Wild Scandinavia, BBC Two, review: an hour of unadulterated Nordic phwoar
Remember those barnacle goose chicks that were featured in an episode of BBC nature series Life Story in 2014? Hatched atop a high Arctic cliff to avoid predators, they soon made a flightless fall of more than 100 metres to their parents below. These death-defying stunt artists were not re-featured in Wild Scandinavia (BBC Two), but their human mimics were.
Meet the Norwegian base jumper Hege Ringard, who clambers to the tops of fjords, checks the antics of the wind whipping through waterfalls, claps twice and calmly, meditatively leaps. She has the advantage over the goslings in the form of a lilo-style flying suit and a parachute. And instead of blind terror, she experiences what she calls “this sweet soft emotion”.

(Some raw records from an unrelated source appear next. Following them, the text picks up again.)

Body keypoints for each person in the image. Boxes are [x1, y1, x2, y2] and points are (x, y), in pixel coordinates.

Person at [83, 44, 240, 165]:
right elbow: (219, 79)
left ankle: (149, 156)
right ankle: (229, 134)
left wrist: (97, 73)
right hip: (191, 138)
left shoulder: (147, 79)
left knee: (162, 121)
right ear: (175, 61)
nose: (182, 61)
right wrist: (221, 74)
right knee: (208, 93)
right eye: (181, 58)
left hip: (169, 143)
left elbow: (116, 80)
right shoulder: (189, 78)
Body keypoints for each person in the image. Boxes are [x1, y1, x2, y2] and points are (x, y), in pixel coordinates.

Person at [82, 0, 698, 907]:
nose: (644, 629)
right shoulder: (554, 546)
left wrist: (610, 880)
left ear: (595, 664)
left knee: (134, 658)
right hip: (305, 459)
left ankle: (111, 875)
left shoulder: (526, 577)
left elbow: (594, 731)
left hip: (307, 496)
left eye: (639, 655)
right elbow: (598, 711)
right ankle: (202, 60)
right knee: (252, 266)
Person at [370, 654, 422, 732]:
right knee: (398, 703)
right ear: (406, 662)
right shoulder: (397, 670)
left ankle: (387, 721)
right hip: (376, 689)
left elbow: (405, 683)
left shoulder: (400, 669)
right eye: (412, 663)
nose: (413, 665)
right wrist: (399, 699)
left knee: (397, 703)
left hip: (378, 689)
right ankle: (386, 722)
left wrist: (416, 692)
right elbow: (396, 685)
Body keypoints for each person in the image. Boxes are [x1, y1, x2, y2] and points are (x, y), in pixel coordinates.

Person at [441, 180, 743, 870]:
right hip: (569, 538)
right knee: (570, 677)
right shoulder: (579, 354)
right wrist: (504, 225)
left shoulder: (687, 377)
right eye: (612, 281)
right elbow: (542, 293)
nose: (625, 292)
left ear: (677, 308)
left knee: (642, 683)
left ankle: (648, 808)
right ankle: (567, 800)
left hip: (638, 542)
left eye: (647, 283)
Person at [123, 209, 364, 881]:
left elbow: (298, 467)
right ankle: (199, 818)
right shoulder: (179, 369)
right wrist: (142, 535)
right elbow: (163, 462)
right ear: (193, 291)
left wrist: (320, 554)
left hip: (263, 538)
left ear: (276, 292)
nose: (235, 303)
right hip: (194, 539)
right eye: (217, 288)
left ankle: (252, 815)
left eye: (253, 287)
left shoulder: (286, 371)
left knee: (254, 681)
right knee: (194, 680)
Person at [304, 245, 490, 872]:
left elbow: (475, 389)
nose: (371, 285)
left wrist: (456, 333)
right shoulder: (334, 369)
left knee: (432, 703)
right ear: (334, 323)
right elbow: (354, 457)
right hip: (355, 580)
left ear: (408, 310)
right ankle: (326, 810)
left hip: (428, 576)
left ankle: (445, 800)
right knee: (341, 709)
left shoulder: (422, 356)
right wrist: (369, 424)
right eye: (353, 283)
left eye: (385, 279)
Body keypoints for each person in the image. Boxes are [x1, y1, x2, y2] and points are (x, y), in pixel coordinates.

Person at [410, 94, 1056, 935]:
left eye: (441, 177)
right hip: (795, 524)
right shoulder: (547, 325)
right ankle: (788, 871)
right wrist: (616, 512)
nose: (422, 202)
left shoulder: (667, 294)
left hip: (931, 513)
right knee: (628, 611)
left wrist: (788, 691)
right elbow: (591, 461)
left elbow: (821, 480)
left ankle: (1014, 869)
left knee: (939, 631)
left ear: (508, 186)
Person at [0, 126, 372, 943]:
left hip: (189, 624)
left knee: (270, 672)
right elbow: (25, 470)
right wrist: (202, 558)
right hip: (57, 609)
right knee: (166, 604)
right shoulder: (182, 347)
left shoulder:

Natural history programmes such as this three-part Nordic tour find no end of marvels to gawp at. In the aquatic opener these included a lion’s mane jellyfish with its thicket of tentacles, a sea cucumber feeding its own ravenous maw, white-tailed sea eagles scrapping over their catches like dogfighting biplanes. Most eye-popping of all were the male puffins sparring in the snow with the aggression of territorial walruses.
But this series, in the anthropological style of National Geographic magazine, sees homo sapiens as part of the panoply. How sapiens it is to leap off a high cliff in a self-inflating duvet is a discussion for the pub. Meet also the gnarled captain of a trawler who, like a figure from a Nordic myth, explained that “you need to be at one with the ocean”.
The most remarkable human to feature was Audun Rikardsen, a scientist and photographer whose study of a pod of orcas has revealed remarkable use of echo location to entrap herring in what’s known as carousel hunting. Killer whales are regular guest stars in documentaries narrated by David Attenborough but it’s good for once to see the people who do the research not relegated to the 10-minute making-of section at the end.
The narrator here was the Anglo-Swedish actress Rebecca Ferguson, deploying a super-cut glass accent that slipped gracefully into musical Scandi whenever she talked of Odin and smorgasbords and friluftsliv, the Norwegian word denoting passion for the outdoors (coined, says Google, by Ibsen).
The Norwegian outdoors is easy to be passionate about. In one glorious section, fishermen in yellow sealskins combined to stack cod on giant wooden racks to dry in the salty winds of Lofoten. It was a mesmerising image you’d gladly watch on an endless loop.